発達障害を、本人に「いつ」「どのように」伝えるのかということは、とてもデリケートな課題です。障害を伝えることの意義を確認しながら、本人への伝え方を考えます。
本人に診断を伝えることの意義
本人に診断を伝える目的は、本人が長所や短所をふくめていろいろな特徴をもつ自分自身について、誰よりもよく理解し、自信をもって前向きに生活していってほしいからです。

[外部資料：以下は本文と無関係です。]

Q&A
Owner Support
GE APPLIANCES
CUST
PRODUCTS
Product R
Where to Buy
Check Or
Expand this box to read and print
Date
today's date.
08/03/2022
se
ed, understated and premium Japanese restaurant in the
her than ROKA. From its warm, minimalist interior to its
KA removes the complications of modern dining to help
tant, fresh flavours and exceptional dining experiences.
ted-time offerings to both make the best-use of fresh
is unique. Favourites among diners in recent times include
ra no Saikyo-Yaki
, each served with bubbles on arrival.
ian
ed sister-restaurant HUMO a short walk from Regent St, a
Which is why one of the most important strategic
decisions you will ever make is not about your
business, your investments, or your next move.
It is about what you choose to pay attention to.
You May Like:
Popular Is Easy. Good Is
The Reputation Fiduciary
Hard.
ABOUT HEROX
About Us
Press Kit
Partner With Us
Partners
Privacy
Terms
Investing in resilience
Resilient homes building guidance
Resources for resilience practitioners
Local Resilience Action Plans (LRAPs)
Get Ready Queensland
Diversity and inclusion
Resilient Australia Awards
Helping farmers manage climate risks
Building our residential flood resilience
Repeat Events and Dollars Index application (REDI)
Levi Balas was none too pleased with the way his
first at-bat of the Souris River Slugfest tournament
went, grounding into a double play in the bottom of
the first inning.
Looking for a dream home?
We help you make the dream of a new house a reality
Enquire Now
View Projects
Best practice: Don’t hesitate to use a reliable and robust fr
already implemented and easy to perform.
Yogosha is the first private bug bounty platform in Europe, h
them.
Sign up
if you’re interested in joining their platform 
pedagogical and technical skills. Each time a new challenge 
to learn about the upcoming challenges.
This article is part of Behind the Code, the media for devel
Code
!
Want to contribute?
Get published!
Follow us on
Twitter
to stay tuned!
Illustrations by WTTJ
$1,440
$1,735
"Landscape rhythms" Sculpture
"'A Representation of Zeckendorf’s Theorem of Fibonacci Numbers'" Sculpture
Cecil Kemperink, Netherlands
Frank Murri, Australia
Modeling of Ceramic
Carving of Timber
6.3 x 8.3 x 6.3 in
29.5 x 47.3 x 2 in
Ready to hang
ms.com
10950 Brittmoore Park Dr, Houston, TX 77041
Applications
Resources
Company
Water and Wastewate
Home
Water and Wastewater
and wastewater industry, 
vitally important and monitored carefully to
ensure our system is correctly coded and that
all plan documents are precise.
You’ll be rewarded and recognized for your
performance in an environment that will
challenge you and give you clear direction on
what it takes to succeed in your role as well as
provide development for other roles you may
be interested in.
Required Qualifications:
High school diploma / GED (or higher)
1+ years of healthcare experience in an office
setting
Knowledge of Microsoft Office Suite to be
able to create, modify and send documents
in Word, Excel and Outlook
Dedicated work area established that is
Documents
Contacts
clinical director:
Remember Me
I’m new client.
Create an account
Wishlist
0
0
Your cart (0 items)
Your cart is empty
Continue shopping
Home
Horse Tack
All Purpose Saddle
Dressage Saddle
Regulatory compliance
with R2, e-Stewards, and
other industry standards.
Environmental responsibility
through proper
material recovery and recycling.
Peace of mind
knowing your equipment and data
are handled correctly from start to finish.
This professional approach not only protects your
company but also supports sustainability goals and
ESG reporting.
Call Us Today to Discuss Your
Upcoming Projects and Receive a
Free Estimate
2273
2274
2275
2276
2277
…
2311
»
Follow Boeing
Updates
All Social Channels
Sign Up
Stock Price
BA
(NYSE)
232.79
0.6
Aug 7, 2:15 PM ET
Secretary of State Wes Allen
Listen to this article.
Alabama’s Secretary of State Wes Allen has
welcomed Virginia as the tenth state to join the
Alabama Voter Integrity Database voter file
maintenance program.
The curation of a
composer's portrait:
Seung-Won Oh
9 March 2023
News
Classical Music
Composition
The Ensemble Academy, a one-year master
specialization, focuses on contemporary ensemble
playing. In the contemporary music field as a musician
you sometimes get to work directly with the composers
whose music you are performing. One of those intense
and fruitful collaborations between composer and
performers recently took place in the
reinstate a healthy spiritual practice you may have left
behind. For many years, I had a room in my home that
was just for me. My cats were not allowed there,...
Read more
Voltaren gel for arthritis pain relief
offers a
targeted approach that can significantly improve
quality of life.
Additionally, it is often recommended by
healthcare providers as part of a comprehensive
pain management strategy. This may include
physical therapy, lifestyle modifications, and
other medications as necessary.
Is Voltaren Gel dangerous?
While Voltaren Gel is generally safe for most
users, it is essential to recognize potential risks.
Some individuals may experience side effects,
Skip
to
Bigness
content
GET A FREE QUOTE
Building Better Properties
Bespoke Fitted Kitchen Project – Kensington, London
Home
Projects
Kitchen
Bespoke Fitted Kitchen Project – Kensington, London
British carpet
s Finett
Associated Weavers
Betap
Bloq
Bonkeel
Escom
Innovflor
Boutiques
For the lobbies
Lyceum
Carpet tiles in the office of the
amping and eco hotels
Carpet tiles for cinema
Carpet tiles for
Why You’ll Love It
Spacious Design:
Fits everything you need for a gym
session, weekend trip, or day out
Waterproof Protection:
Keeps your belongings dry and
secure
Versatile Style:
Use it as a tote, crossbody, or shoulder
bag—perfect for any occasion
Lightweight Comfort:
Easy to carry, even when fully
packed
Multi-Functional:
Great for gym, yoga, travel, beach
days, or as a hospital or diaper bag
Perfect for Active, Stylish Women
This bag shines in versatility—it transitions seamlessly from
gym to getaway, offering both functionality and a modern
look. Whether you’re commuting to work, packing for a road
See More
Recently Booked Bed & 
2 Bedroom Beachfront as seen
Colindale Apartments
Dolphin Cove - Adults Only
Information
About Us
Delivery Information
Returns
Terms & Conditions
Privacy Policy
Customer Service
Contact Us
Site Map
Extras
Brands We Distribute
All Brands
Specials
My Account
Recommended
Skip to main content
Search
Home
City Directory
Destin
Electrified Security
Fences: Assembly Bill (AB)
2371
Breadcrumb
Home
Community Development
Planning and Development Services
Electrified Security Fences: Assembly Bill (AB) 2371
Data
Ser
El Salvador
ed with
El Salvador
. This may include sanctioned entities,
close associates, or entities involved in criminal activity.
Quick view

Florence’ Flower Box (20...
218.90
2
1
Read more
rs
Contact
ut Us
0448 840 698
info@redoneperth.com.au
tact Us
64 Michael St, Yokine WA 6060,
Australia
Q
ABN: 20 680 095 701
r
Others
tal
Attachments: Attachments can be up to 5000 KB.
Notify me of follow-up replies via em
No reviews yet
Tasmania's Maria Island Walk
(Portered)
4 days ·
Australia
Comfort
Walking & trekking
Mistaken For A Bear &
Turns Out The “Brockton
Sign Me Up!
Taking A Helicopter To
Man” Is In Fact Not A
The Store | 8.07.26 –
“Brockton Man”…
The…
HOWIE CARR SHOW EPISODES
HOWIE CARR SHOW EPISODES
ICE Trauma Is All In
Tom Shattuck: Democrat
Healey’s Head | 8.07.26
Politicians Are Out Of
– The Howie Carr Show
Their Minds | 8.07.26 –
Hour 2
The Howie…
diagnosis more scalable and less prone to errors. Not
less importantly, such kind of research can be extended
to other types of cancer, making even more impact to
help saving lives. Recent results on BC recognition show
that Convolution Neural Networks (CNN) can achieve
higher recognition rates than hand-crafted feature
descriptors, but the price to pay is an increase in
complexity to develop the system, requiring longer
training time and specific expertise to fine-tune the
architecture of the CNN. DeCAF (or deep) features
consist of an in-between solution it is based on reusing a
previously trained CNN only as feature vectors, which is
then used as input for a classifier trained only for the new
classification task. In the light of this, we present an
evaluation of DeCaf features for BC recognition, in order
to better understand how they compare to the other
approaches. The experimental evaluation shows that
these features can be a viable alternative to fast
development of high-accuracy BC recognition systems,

発達障害の人は、小さいころから集団場面で周囲と同じようにふるまわない、あるいはしたくてもできないために、注意されたり、しかられたりした経験が多いと思われます。そのために、「自分は悪い子だ」、「自分にはよいところなんかないのだ」と自己評価を下げてしまうことがしばしばあります。診断を本人に伝えるのは、悪い知らせを伝えるためではありません。これまでうまくいかなかったことはどうしてだったのか、またこれからどうすればもっと自分らしく、そしてよい結果につながるのかをきちんと理解し、これまでとはちがった視点で自分を見つめなおすきっかけにしてほしいからです。
本人に伝えるタイミング
こうした目的のために、「本人に最適なタイミングで」、「本人がわかることばで」、「本人が納得できる説明の仕方で」、支援者がもつ情報を本人と共有するためにおこないます。
以下のとおり、自身の障害を理解することが力になるような時機は、人生のなかで何度もおとずれます。
- まわりの同年代の子どもとのちがいに気づき始めた学童期
- 学業や友人関係につまずき自尊心が低下した思春期
- 進学や就職など適性に沿った進路選択に悩む青年期
- 職場での対人関係や仕事が思うようにいかない成人期
伝えるときの留意点
誰が、いつ、どのように伝えるかについては、本人にとってのタイミングを大切にしながら、周りにいる親などの支援者の気持ちや状況を十分に把握し、できる限り事前に関係者同士で相談しておくことが必要です。具体的な診断名には、本人や家族の思い込みが深くかかわる場合がありますので、事前に確認しておくことが大切です。相手の背景をよく理解しておけば、伝える側は緊張し過ぎることはありません。本人自身が普段から気づいている気持ちや行動の具体的な特徴を例にとって説明することで、スムーズに受け入れてもらえるでしょう。
伝えて欲しいこと
伝えるときに含めてもらいたいポイントを記します。
- 苦手なこと(短所)は別の方向からみれば強み(長所)でもあること
- これらの特徴は脳に関連した生まれつきの性質であるけれども、成長や経験によって変化していくものであること
普段どおり、否定的なことばは使わずに伝えましょう。また、周りに困っている人がいれば手助けをするのと同じように、自分の苦手なことやわからないこと、困ったことがあったときにはそれを周りに伝えればよいこともつけ加えましょう。
具体的な診断名を伝える時に、同じ診断名の人は多くいてもひとりひとり性格や個性がちがうことや、診断がある人とない人とははっきり区別できるものではなく、診断がない人のなかにも同じような特徴をもつ人が多くいることも伝えるとよいでしょう。口頭で説明するだけでなく、メモしたものを渡したり、絵や図を用いたりすると、理解しやすく記憶にも残りやすいかもしれません。